The youngest member of FARC's secretariat.
The youngest member of FARC’s secretariat. Richard Emblin/Black Star

I managed to photograph guerrillas flipping arepas and getting ready for roll call. “Ríos” then wandered into a cold stream to brush his teeth. In a war that took your life at a moment’s notice, here was one homme du guerre who took hygiene seriously.

I sat ringside next to a burning pit while the young recruits dutifully sang their evening repertoire of “When the people shall rise up” and “Our rifles shall never be silenced.” Having grown up in an English boarding school resounding to “Jerusalem” and “I vow to thee my country,” I commended the combatants on their harmony, and recommended they don’t take lyrics too literally.

As night began to fall, and dinner drying on the grill, “Ríos” said it was time to take me back to familiar terrain. He would use a short cut to San Vicente, as he was low on gasoline. As we sped through fields blanketed in fireflies, our only compass the stars above and an annoying glow of the red dashboard light, warning us that we were running on silence, and on empty. It seemed the right metaphor for a long day’s journey into night.

“Ríos” dropped me off at steps of the Monte Carlo excusing himself that the following day he would be tied-up with paperwork, emails and resolving “things that needed to get done.” That was fine with me, as I needed a day to detox from the marxist overtures.

Several days later, as I was heading to the airport, I saw “Ríos” standing in front of San Vicente’s category one hospital. I asked the cab to stop, and approached him. He seemed  in tatters. “Can you believe it?” he remarked angrily. “Believe what?” I responded. “Four of my men were injured in car crash last night and they are dying. I asked the Colombian military to transport them to Neiva and save their lives, but they refuse to send me a helicopter.” As someone on the fringes of this war, and soon departing it with a seat on the next plane out, I was at a loss for words. “And they weren’t even in uniform!
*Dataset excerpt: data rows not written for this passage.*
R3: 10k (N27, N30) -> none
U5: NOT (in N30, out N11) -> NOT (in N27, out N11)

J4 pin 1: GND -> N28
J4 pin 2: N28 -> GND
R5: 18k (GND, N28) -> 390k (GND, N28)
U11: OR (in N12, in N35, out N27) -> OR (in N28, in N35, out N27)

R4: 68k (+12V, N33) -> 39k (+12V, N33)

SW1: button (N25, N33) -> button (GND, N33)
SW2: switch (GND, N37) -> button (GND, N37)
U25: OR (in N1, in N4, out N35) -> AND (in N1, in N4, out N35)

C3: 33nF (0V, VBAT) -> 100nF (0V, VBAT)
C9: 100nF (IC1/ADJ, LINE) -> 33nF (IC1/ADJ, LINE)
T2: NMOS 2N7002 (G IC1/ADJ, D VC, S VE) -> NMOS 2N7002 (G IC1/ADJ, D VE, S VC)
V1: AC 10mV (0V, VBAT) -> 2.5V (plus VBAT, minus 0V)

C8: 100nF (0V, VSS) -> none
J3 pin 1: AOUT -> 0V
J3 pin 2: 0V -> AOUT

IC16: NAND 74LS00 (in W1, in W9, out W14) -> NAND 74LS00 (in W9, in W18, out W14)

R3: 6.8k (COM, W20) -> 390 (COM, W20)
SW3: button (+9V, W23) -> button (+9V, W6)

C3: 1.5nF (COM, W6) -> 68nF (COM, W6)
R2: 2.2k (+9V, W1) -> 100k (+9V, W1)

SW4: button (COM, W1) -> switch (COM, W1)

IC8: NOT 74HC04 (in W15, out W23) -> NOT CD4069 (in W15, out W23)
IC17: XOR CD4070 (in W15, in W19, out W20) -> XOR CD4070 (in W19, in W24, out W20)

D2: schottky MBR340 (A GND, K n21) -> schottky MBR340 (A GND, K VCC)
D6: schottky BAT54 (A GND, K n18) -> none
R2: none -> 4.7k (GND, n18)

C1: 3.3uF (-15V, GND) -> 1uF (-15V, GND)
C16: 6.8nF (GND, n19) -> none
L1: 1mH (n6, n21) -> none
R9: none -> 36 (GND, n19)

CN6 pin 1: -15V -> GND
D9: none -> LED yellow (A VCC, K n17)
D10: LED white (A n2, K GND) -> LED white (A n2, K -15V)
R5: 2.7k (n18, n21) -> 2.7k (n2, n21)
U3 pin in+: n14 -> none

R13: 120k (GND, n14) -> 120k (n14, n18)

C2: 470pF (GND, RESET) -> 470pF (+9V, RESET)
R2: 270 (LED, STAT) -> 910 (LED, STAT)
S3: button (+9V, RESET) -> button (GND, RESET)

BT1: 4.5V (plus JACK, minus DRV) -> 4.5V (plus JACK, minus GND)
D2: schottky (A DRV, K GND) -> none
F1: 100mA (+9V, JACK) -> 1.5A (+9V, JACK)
They just skidded off the road!” he continued. “I told the military that they can be sent to jail if they live, but I still get no response.” The stern commander was now in tears. “For God’s sake! They may be guerrilla, but they are still Colombians!”

Then “Ríos” stomped into the emergency ward and I darted-off in my cab. In a few hours, I would be home in Bogotá, and the FARC camp a fleeting memory. The next time, I saw “Ríos” was on the front page of El Tiempo. He was shot March 3rd 2008 near Salamina, Caldas, by his security chief, Pablo Montoya.

FARC commander "Ivan Ríos" and girlfriend "Andrea" in the Cagúan.
FARC commander “Ivan Ríos” and girlfriend “Andrea” in the Cagúan. Richard Emblin/Black Star

Authorities identified “Ríos” when Montoya surrendered a laptop computer and severed right hand. Biometrics proved the hand belonged to the ideologue of the secretariat and a mutilated body was recovered three days later. To keep the memory of one of their most loyal and politically active members alive, the FARC renamed one of their most belligerent fronts – the 34th – “Bloque Iván Ríos.”

This front that has operated in the Urabá region since the 1990s and halted the advance of paramilitaries in the banana-growing region, now joins all others in a historic demobilization that ends May 31 when the last weapon of the 6,300-strong guerrilla will be handed over to the United Nations. And maybe somewhere, among these war-weary combatants, someone might have remembered never to take songs too literally –  rifles can be silenced.